REQUEST:
Copy the lines below exactly as they appear, leaving out the pictures.

___ DATA IN THIS EXERCISE

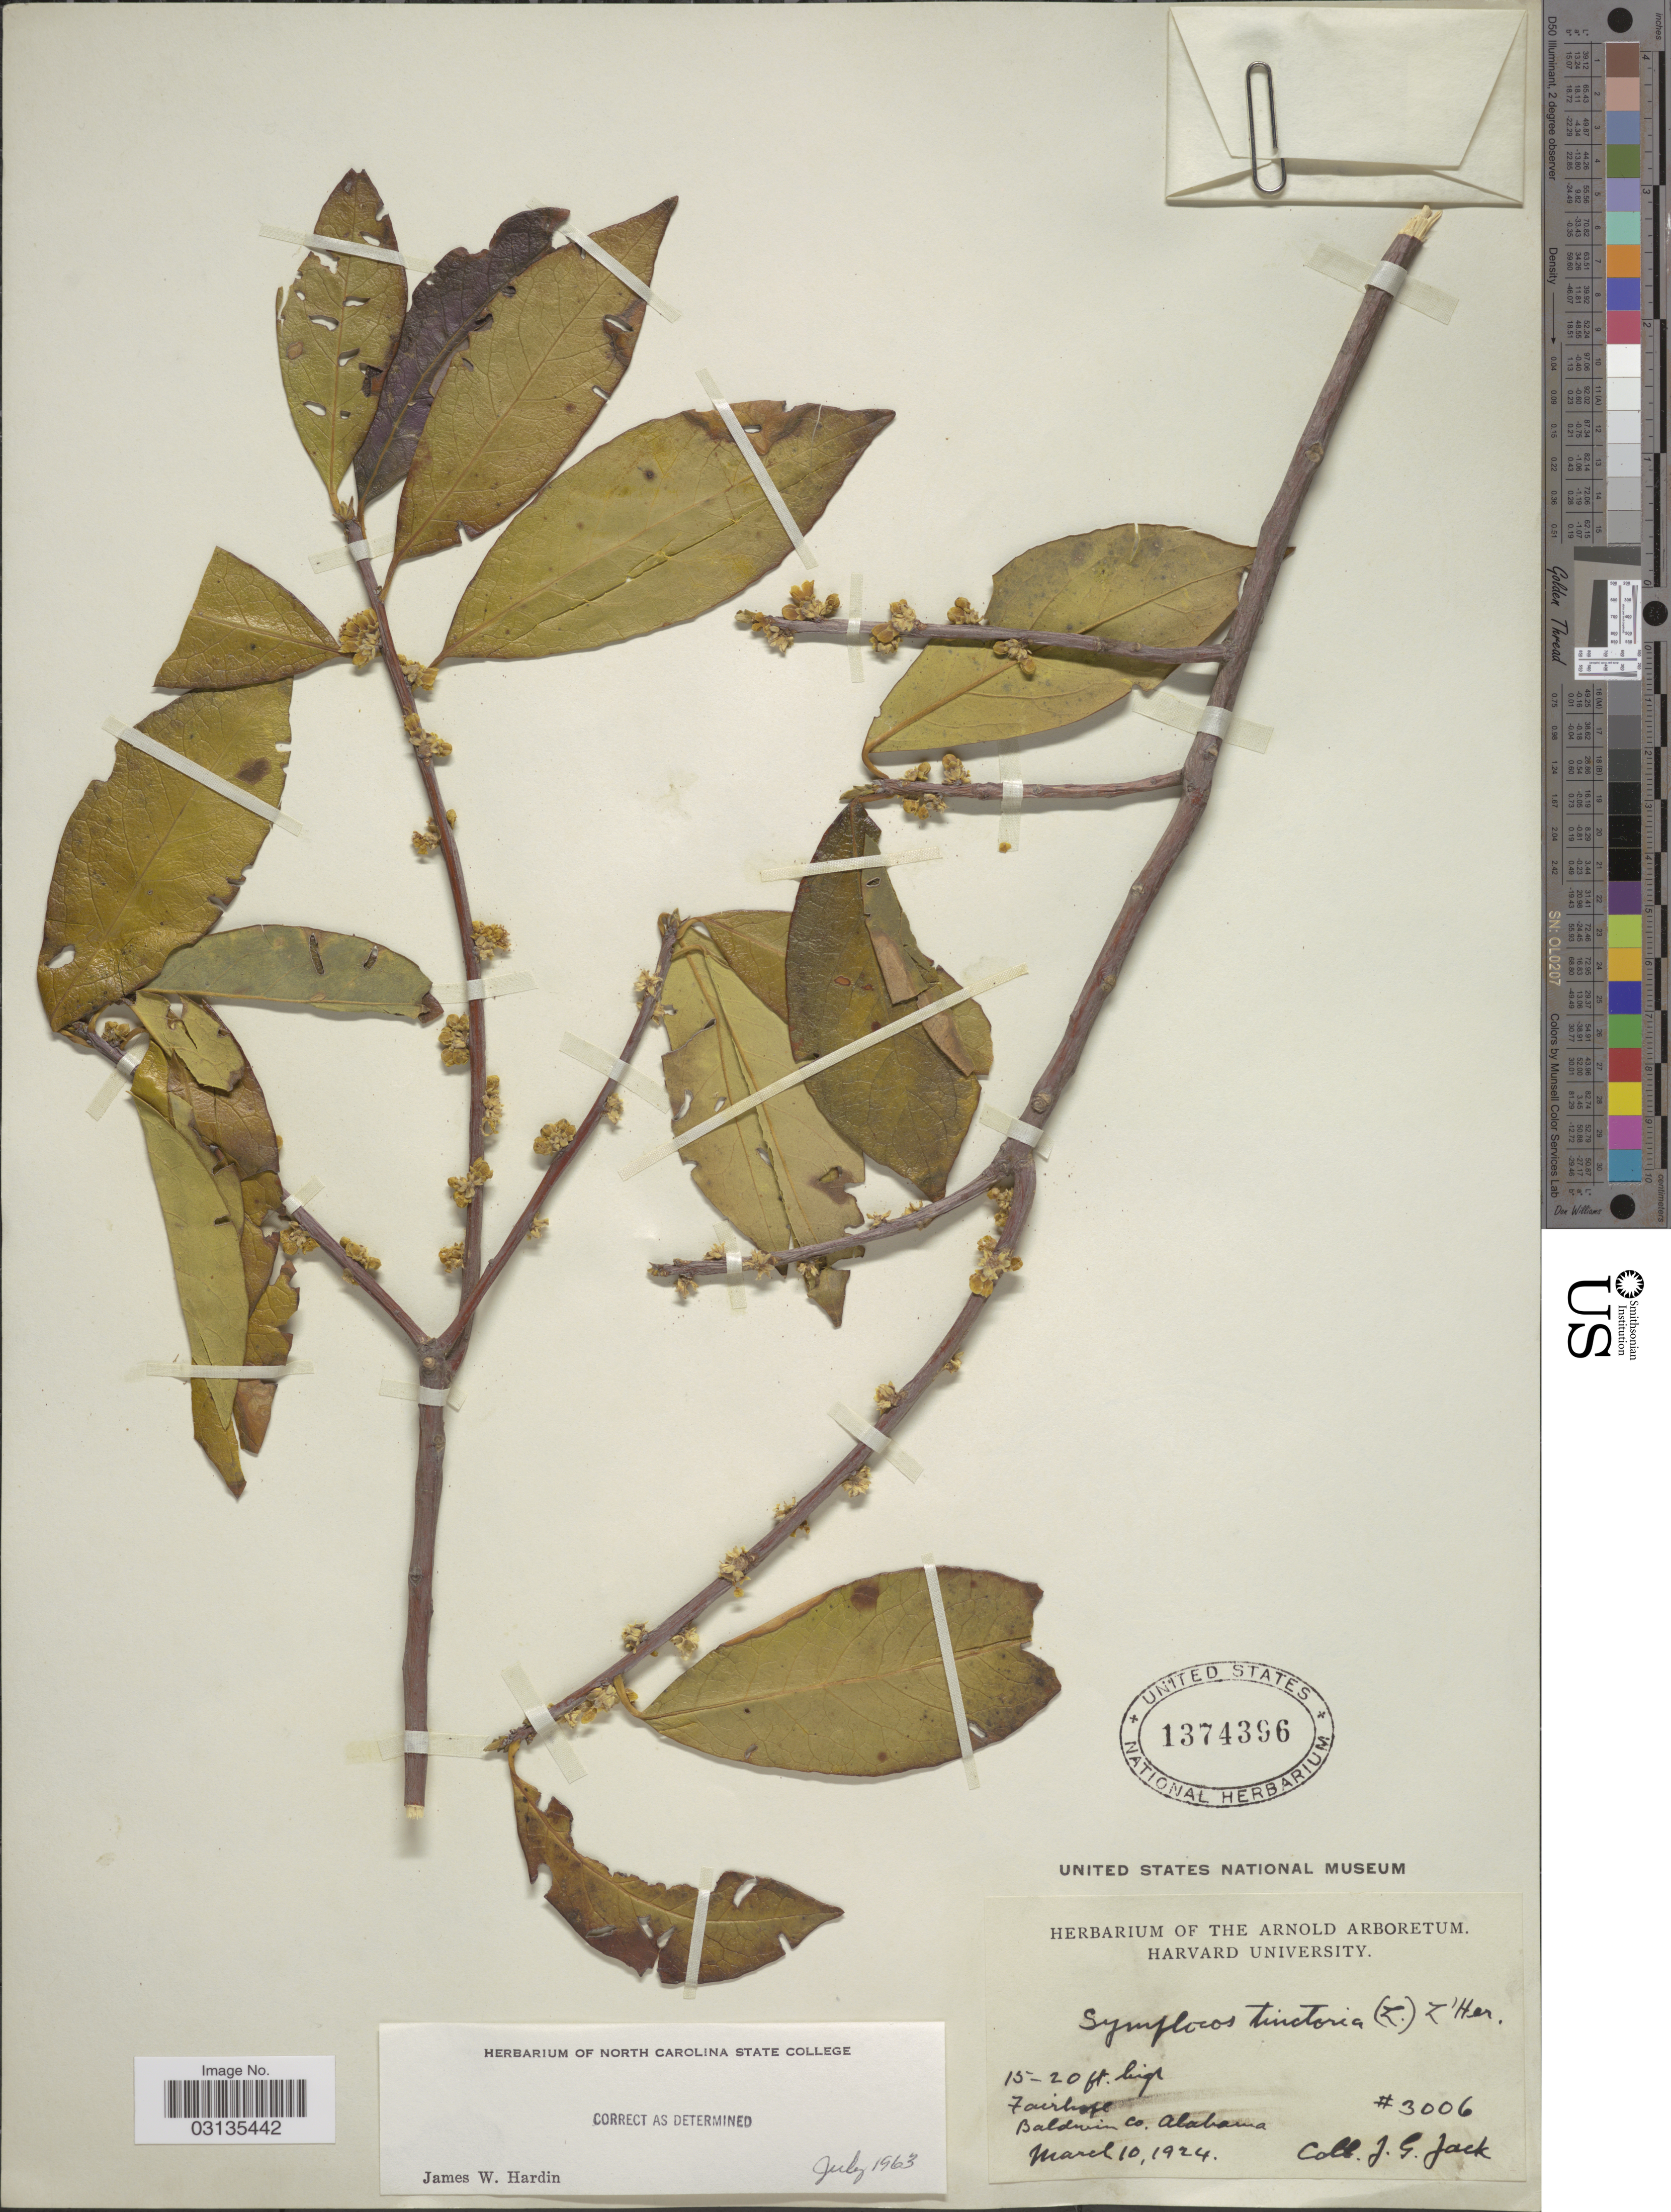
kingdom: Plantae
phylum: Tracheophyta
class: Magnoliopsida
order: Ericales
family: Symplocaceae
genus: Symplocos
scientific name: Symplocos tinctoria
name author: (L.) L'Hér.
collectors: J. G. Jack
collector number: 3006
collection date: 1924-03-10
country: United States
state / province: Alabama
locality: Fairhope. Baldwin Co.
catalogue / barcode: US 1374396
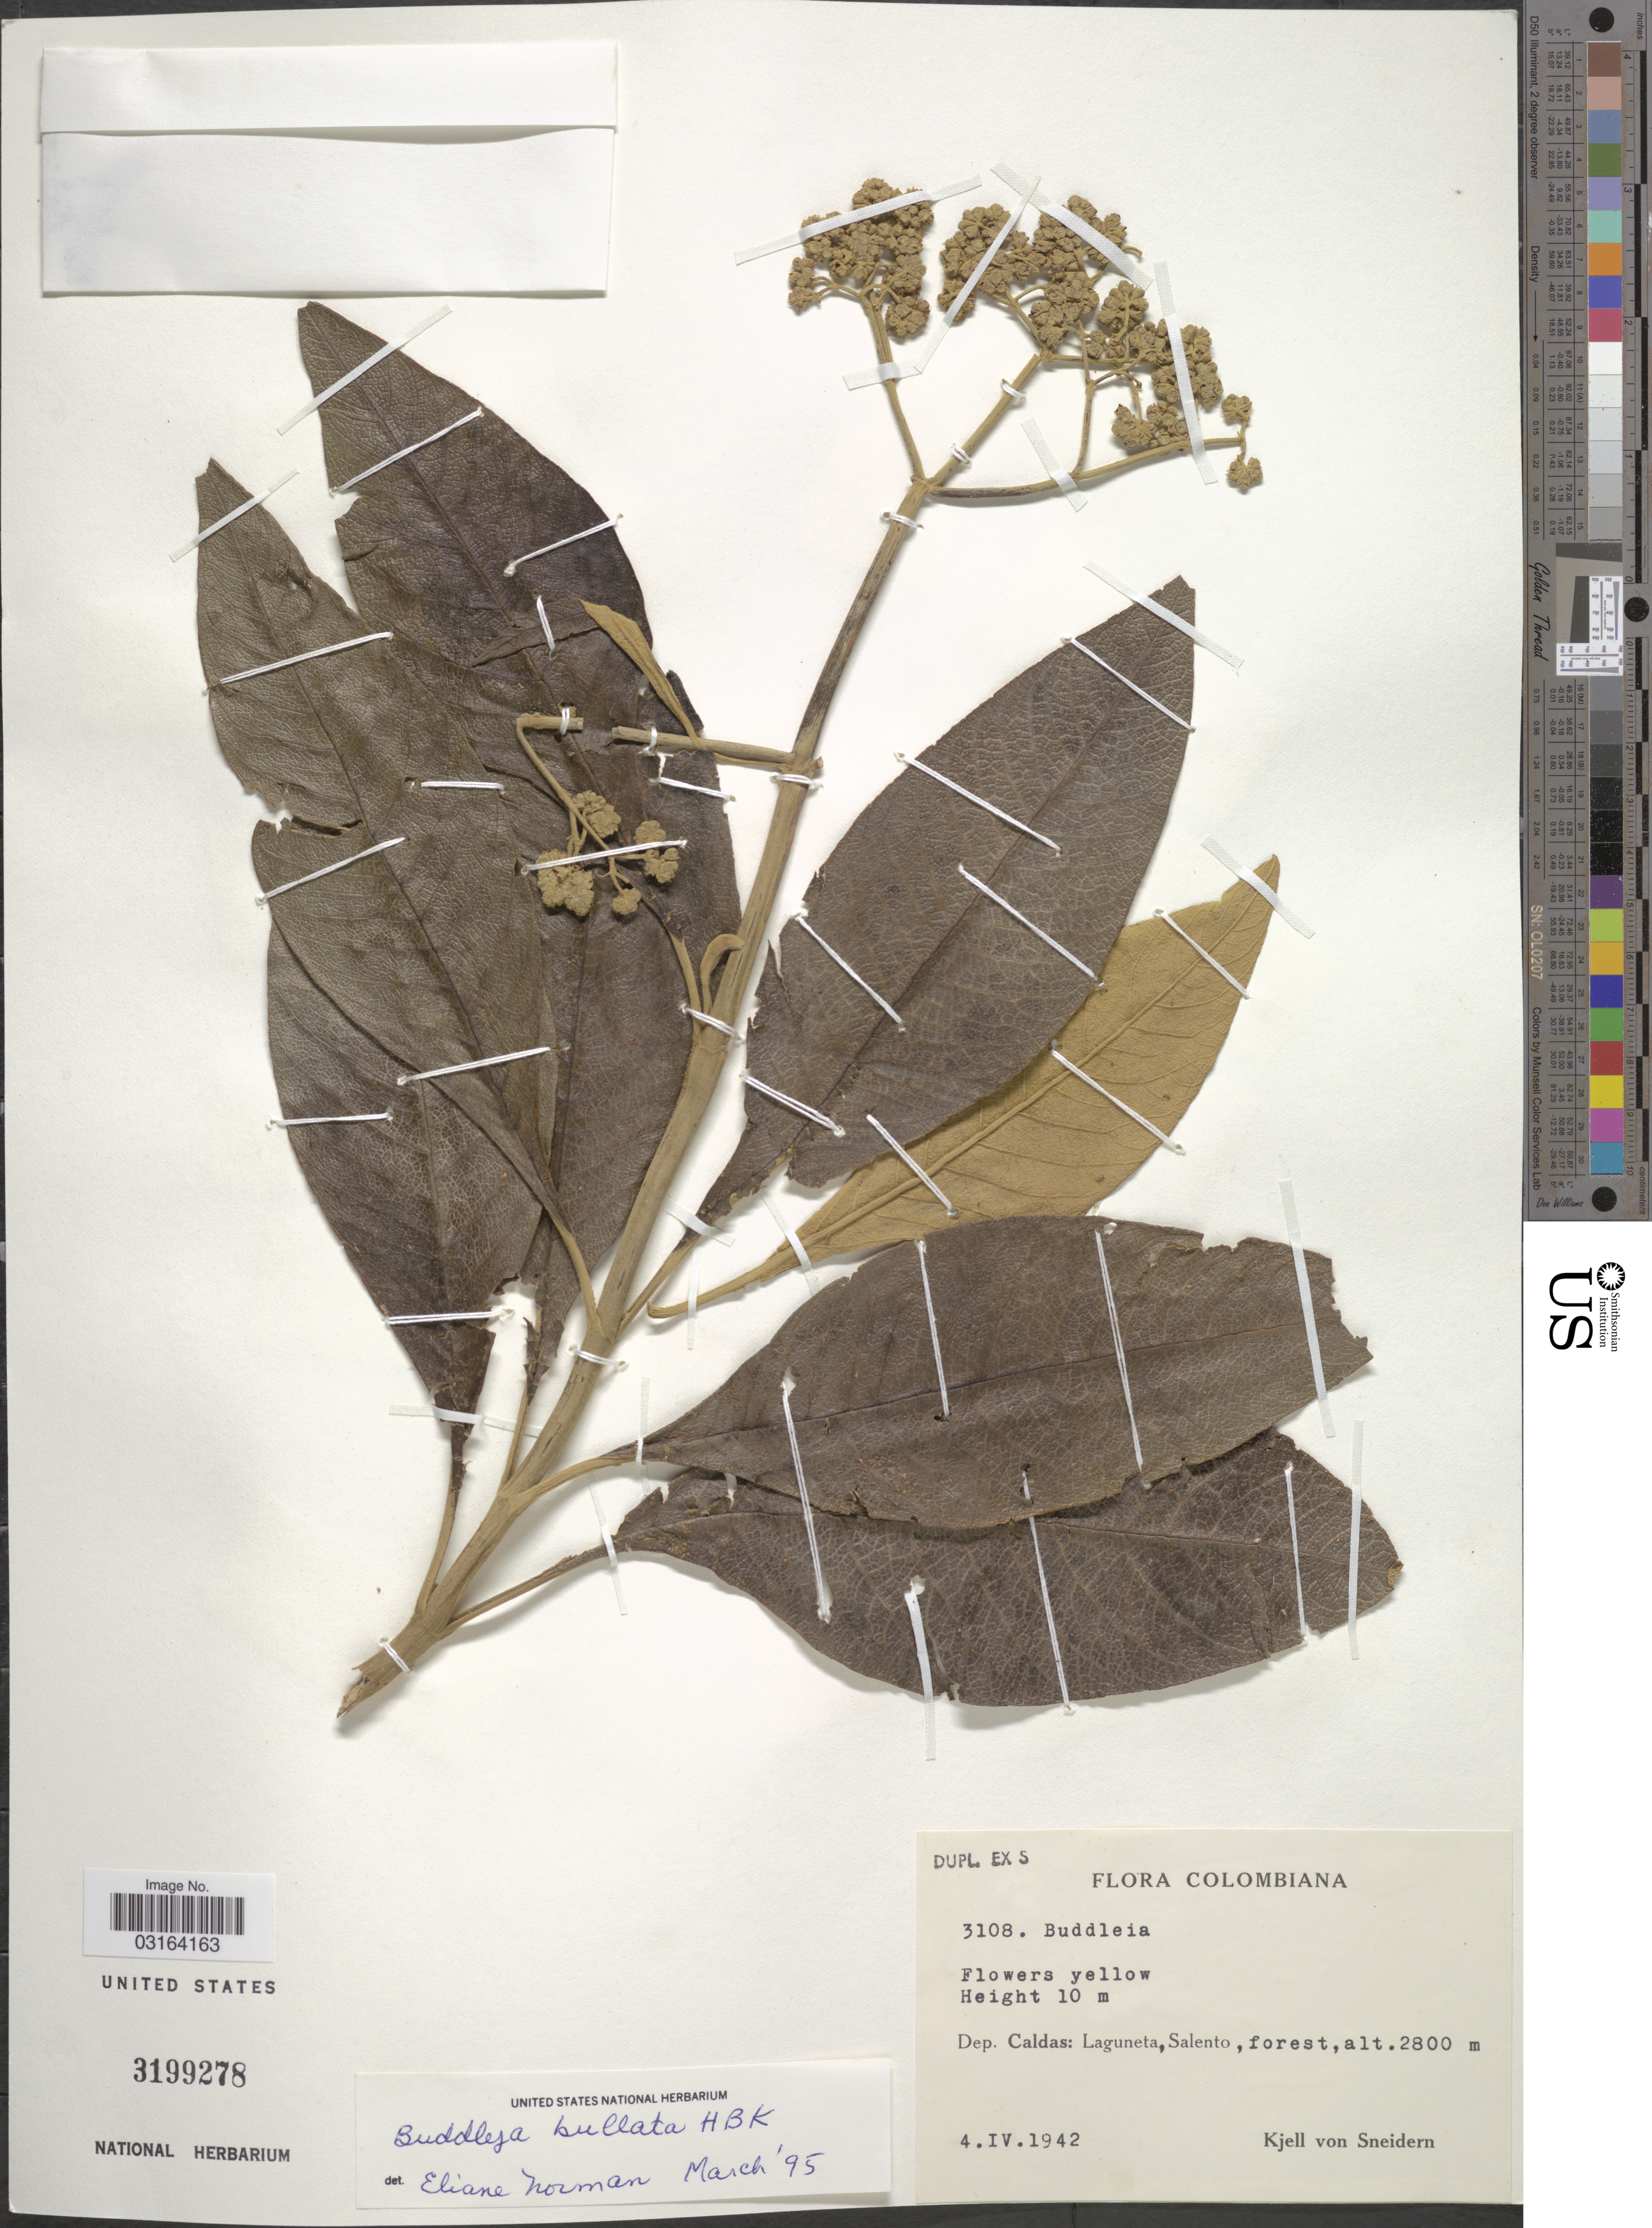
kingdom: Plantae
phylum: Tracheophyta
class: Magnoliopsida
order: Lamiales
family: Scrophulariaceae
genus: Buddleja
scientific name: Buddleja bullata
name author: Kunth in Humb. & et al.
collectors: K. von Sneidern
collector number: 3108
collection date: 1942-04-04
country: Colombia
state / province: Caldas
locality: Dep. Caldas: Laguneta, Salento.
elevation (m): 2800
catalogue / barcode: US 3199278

______

RESPONSE TO THE TASK:
kingdom: Plantae
phylum: Tracheophyta
class: Magnoliopsida
order: Ericales
family: Symplocaceae
genus: Symplocos
scientific name: Symplocos tinctoria
name author: (L.) L'Hér.
collectors: J. G. Jack
collector number: 3006
collection date: 1924-03-10
country: United States
state / province: Alabama
locality: Fairhope. Baldwin Co.
catalogue / barcode: US 1374396
kingdom: Plantae
phylum: Tracheophyta
class: Magnoliopsida
order: Lamiales
family: Scrophulariaceae
genus: Buddleja
scientific name: Buddleja bullata
name author: Kunth in Humb. & et al.
collectors: K. von Sneidern
collector number: 3108
collection date: 1942-04-04
country: Colombia
state / province: Caldas
locality: Dep. Caldas: Laguneta, Salento.
elevation (m): 2800
catalogue / barcode: US 3199278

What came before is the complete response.